Projects
Health Extension Workers
The Ethiopian Ministry of Health launched an innovative program to place health extension workers in every village to ensure that all Ethiopians have access to basic preventative health care. The 30,000 health extension workers are young women from the communities they serve. They provide a wide array of services to their communities from nutritional counseling and immunizations to hygiene and family planning. The Health Extension Workers are the first line of defense in Ethiopia's health system and the most able to reach at-risk women. The Liya Kebede Foundation is working to support these young women and their work.
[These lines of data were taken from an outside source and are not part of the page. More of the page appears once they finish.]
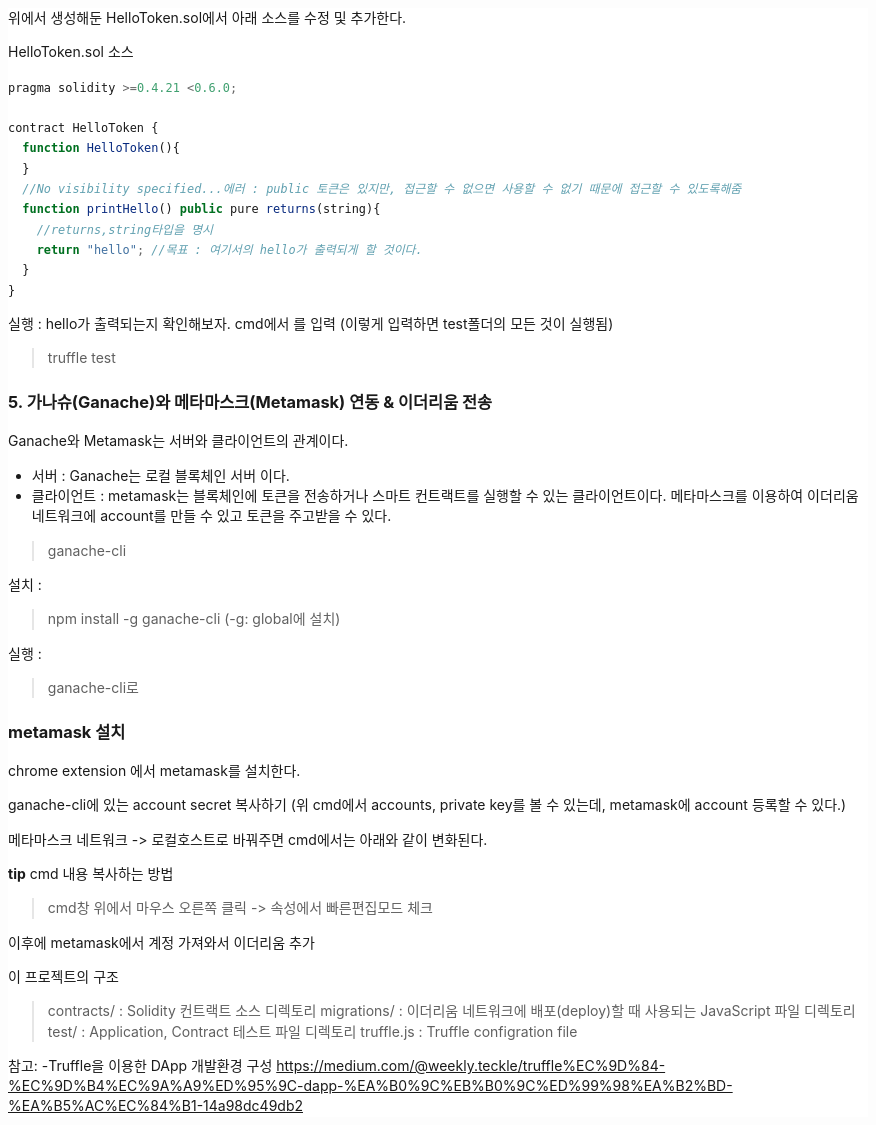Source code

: 위에서 생성해둔 HelloToken.sol에서 아래 소스를 수정 및 추가한다.

HelloToken.sol 소스
```js
pragma solidity >=0.4.21 <0.6.0;

contract HelloToken {
  function HelloToken(){
  }
  //No visibility specified...에러 : public 토큰은 있지만, 접근할 수 없으면 사용할 수 없기 때문에 접근할 수 있도록해줌
  function printHello() public pure returns(string){
    //returns,string타입을 명시
    return "hello"; //목표 : 여기서의 hello가 출력되게 할 것이다.
  }
}
```

실행 : hello가 출력되는지 확인해보자.
cmd에서 를 입력 (이렇게 입력하면 test폴더의 모든 것이 실행됨)
> truffle test

### 5. 가나슈(Ganache)와 메타마스크(Metamask) 연동 & 이더리움 전송

Ganache와 Metamask는 서버와 클라이언트의 관계이다.
- 서버 : Ganache는 로컬 블록체인 서버 이다.
- 클라이언트 : metamask는 블록체인에 토큰을 전송하거나 스마트 컨트랙트를 실행할 수 있는 클라이언트이다. 메타마스크를 이용하여 이더리움 네트워크에 account를 만들 수 있고 토큰을 주고받을 수 있다.

> ganache-cli

설치 : 
> npm install -g ganache-cli (-g: global에 설치)

실행 : 
> ganache-cli로 

### metamask 설치

chrome extension 에서 metamask를 설치한다.

ganache-cli에 있는 account secret 복사하기
(위 cmd에서 accounts, private key를 볼 수 있는데, metamask에 account 등록할 수 있다.)

메타마스크 네트워크 -> 로컬호스트로 바꿔주면 cmd에서는 아래와 같이 변화된다.

**tip** cmd 내용 복사하는 방법
> cmd창 위에서 마우스 오른쪽 클릭 -> 속성에서 빠른편집모드 체크

이후에 metamask에서 계정 가져와서 이더리움 추가

이 프로젝트의 구조
 
> contracts/ : Solidity 컨트랙트 소스 디렉토리
> migrations/ : 이더리움 네트워크에 배포(deploy)할 때 사용되는 JavaScript 파일 디렉토리
> test/ : Application, Contract 테스트 파일 디렉토리
> truffle.js : Truffle configration file

참고: 
-Truffle을 이용한 DApp 개발환경 구성
https://medium.com/@weekly.teckle/truffle%EC%9D%84-%EC%9D%B4%EC%9A%A9%ED%95%9C-dapp-%EA%B0%9C%EB%B0%9C%ED%99%98%EA%B2%BD-%EA%B5%AC%EC%84%B1-14a98dc49db2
Watch the video to learn more about the Health Extension Worker program:
Hawassa Maternal Child Health Center: 2011- Present
The Hawassa Maternal Child Health Center (MCH) in Hawassa, Ethiopia opened its doors in 2011. The Liya Kebede Foundation, in partnership with ENHAPA (the Ethiopian North American Health Professionals Association), enabled the MCH to provide mothers and children access to life saving medical care. LKF equipped and helped train the center’s obstetrical and neonatal emergency intervention team, which ensures safe deliveries to mothers in the region. In 2012 alone, the center has increased hospital deliveries by 51% as well as access to prenatal and postnatal care for mothers. Additionally, the center provides vaccinations, nutritional counseling and checkups for young children and has decreased the rates of mother-to-child HIV transmission within the community. The Hawassa Maternal Child Health Center strives to be a model for new maternity clinics that aim to decrease maternal and infant mortality rates for underserved communities.
Click here to visit the ENAHPA website
Durame Hospital
The Durame Hospital is the only hospital serving more than 850,000 people in rural Ethiopia. This hospital, supported by the health centers and health posts, is the only source of life-saving care for patients for hundreds of miles. Although the hospital has a new building and a dedicated staff of doctors and nurses, it faces major challenges. The hospital lacks access to safe water supplies, needed medical equipment and transportation for patients.
When the hospital opened, the Liya Kebede Foundation made a commitment to support the Durame Hospital and ensure it has the tools to give proper care to mothers and their newborn children. We have already sent supplies and equipment to the hospital and we are dedicated to continuing our support.
Hamlin Fistula Hospital
For every woman who dies in child birth, twenty more will suffer debilitating and often lifelong injuries. Injuries such as fistula - literally a hole between the mother’s vagina and her bladder or rectum that is caused by obstructed labor and avoided in the developed world through medical intervention - often leave women isolated, rejected by their communities and unable to support themselves.
The Addis Ababa Fistula Hospital has been treating fistulas and giving women back their lives for more than three decades. Today, the hospital provides free fistula repair surgery to approximately 1,200 women every year and cares for 35 long-term patients. In 2006, Liya Kebede travelled to Ethiopia to launch the WHO obstetric fistula manual at the hospital and we remain committed to supporting the important work of the Hamlin Fistula Hospital.
Click here to visit the Fistula Foundation website
Champions for an HIV Free Generation
AIDS represents one of the greatest leadership challenges of our time. The Champions for an HIV-Free Generation are highly visibly leaders and outspoken advocates for those affected and infected by HIV. They include four former African presidents, a Nobel Laureate, and other high-level African leaders from different walks of life, including model and activist Liya Kebede. The Champions focus their efforts in sub-Saharan Africa, home to more than two-thirds of all people living with HIV. With a focus on proven HIV prevention practices, the Champions embrace and promote key policy, legal, cultural and behavioral practices and messages that help accelerate the social outcomes needed to achieve an HIV-free generation.
The collaborating partners of this initiative are the World Bank, UNAIDS, the World Health Organization, the Bill and Melinda Gates Foundation, the Global Fund to Fight AIDS, Tuberculosis and Malaria, and PEPFAR.